Casinos can use a security and surveillance solution to apply tailored rules to data obtained from, e.g. facial recognition, POS systems, slots, and gaming tables, to identify a wide range of scenarios that go way beyond security – extending to player behaviours, spend patterns, and operational pinch points that could be improved.
Organisations reliant on equipment and functional infrastructure can apply such rules to integrated analytics to identify pre-fail conditions and automate predictive maintenance protocols. The range of potential benefits is extensive and will vary significantly between sectors and applications.
Having a clear understanding of what analytics is needed for, i.e. what you want to be able to do, will dictate other factors that need to be considered and implemented to maximise solution performance. Some of these factors may include:
Storage – In extreme cases (where analysis of significant volumes of live metadata is required), storage requirements maybe three or four times larger than normal. For most applications, however, requirements should no more than double. Storage and integration of this information is important, particularly where post-event investigative requirements are high. For example, an airport security team may use live, alarmed VCA to identify specific threats in real-time. Metadata is captured and stored, allowing retrospective searches to be conducted by data filtering to show any red vehicles loitering within a particular parking zone over a specific time period.
Lighting considerations – It is no use having state-of-the-art video analytics if the image being analysed is compromised due to poor lighting. Examples of poor lighting may include scenes with very high contrast (i.e. with both very bright light and shadow areas), or simply night-time scenes where there is not enough additional light available to the camera. If analytics is required purely to detect movement, using thermal cameras in low-/no-light areas is a clear option.

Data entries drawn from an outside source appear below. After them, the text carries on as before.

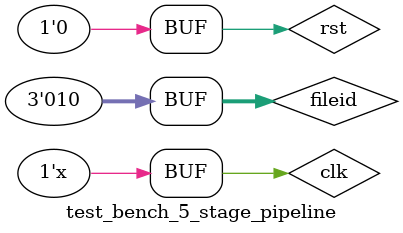
<source format=v>
`timescale 1ns / 1ps


module test_bench_5_stage_pipeline;

	// Inputs
	reg clk;
	reg rst;
	reg [2:0] fileid;

	// Outputs
	wire [15:0] PCOUT;
	wire [15:0] INST;
	wire [15:0] rdata1;
	wire [15:0] rdata2;
	wire [15:0] rdata2_ID_EXE;
	wire [15:0] imm_in;
	wire alusrc;
	wire [2:0] aluop;
	wire zero;
	wire branch_out_ID_EXE;
	wire RegDst;
	wire [3:0] waddr_out_MEM_WB;
	wire wen_out_MEM_WB;
	wire memtoReg_out_MEM_WB;
	wire [3:0] wAddrMux;
	wire [15:0] jalMux;
	wire [15:0] wdata_WB;
	wire [15:0] readData_DM;

	// Instantiate the Unit Under Test (UUT)
	pipelined_regfile_5stage uut (
		.clk(clk), 
		.rst(rst), 
		.fileid(fileid), 
		.PCOUT(PCOUT), 
		.INST(INST), 
		.rdata1(rdata1), 
		.rdata2(rdata2), 
		.rdata2_ID_EXE(rdata2_ID_EXE), 
		.imm_in(imm_in), 
		.alusrc(alusrc), 
		.aluop(aluop), 
		.zero(zero), 
		.branch_out_ID_EXE(branch_out_ID_EXE), 
		.RegDst(RegDst), 
		.waddr_out_MEM_WB(waddr_out_MEM_WB), 
		.wen_out_MEM_WB(wen_out_MEM_WB), 
		.memtoReg_out_MEM_WB(memtoReg_out_MEM_WB), 
		.wAddrMux(wAddrMux), 
		.jalMux(jalMux), 
		.wdata_WB(wdata_WB), 
		.readData_DM(readData_DM)
	);

	always #15 clk = ~clk;

	initial begin
		// Initialize Inputs
		clk = 0;
		rst = 0;
		fileid = 2;

		// Wait 100 ns for global reset to finish
		#100;
        
		// Add stimulus here
		#25 rst = 1; //Clock resets at every 25ns
		#25 rst = 0;
	end
      
endmodule


</source>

Camera placement – The optimal placement of cameras for traditional security purposes will likely differ significantly from those used for analytics. For example, a train operator may rely on headcount analytics for accurate passenger numbers, which can only really be achieved from elevated ‘top-down’ positioning, e.g. to avoid overlooking people standing behind taller passengers. Thermal or radiometric cameras may also be useful to further support this type of counting accuracy.

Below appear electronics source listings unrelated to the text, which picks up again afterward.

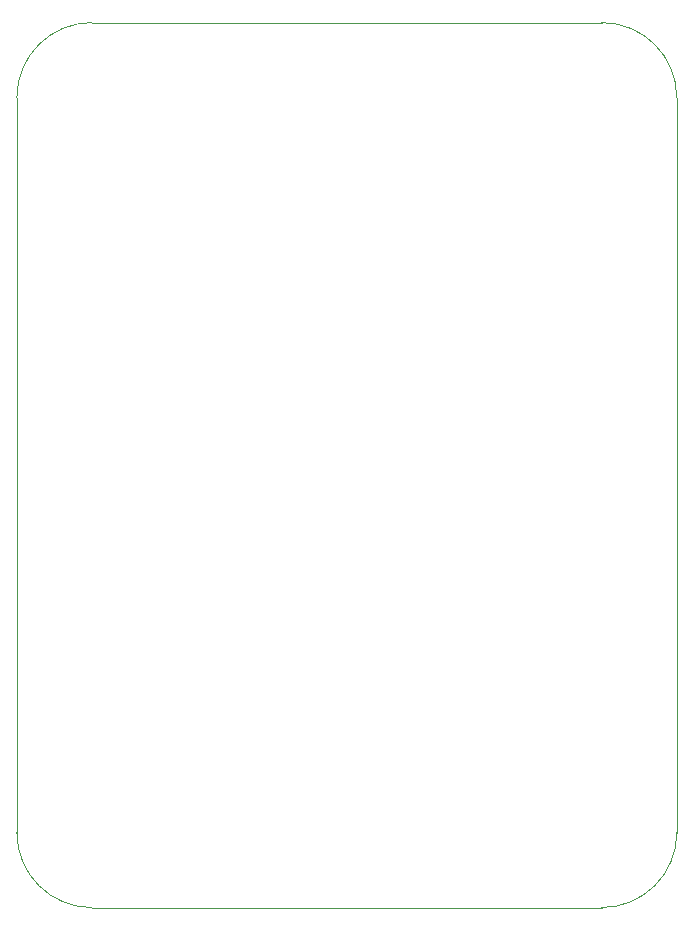
<source format=gbr>
G04 #@! TF.GenerationSoftware,KiCad,Pcbnew,(5.1.5)-3*
G04 #@! TF.CreationDate,2020-03-07T13:53:33-06:00*
G04 #@! TF.ProjectId,TelemetryBoard,54656c65-6d65-4747-9279-426f6172642e,rev?*
G04 #@! TF.SameCoordinates,Original*
G04 #@! TF.FileFunction,Profile,NP*
%FSLAX46Y46*%
G04 Gerber Fmt 4.6, Leading zero omitted, Abs format (unit mm)*
G04 Created by KiCad (PCBNEW (5.1.5)-3) date 2020-03-07 13:53:33*
%MOMM*%
%LPD*%
G04 APERTURE LIST*
%ADD10C,0.050000*%
G04 APERTURE END LIST*
D10*
X128270000Y-106680000D02*
G75*
G02X121920000Y-113030000I-6350000J0D01*
G01*
X78740000Y-113030000D02*
G75*
G02X72390000Y-106680000I0J6350000D01*
G01*
X121920000Y-38100000D02*
G75*
G02X128270000Y-44450000I0J-6350000D01*
G01*
X72390000Y-44450000D02*
G75*
G02X78740000Y-38100000I6350000J0D01*
G01*
X72390000Y-106680000D02*
X72390000Y-44450000D01*
X121920000Y-113030000D02*
X78740000Y-113030000D01*
X128270000Y-44450000D02*
X128270000Y-106680000D01*
X78740000Y-38100000D02*
X121920000Y-38100000D01*
M02*

</source>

For organisations integrating analytics at the system level, camera placement and field of view are especially important to remember because while the analytics may not need specialist VCA-enabled cameras, they may not be able to simply utilise cameras currently set up for security or process surveillance. It is always advisable to conduct expert site surveys to identify optimal solution design.
Business intelligence – If business intelligence is your objective (i.e. recognising trends and patterns from data sets to influence aspects such as security deployment, customer service, staffing, and even building/facility layout), then it is not enough to simply use VCA.
"You also need a security and surveillance solution capable of unifying data strands to make appropriate connections and correlations, and ideally able to display information for clear and actionable insight in real-time and review scenarios."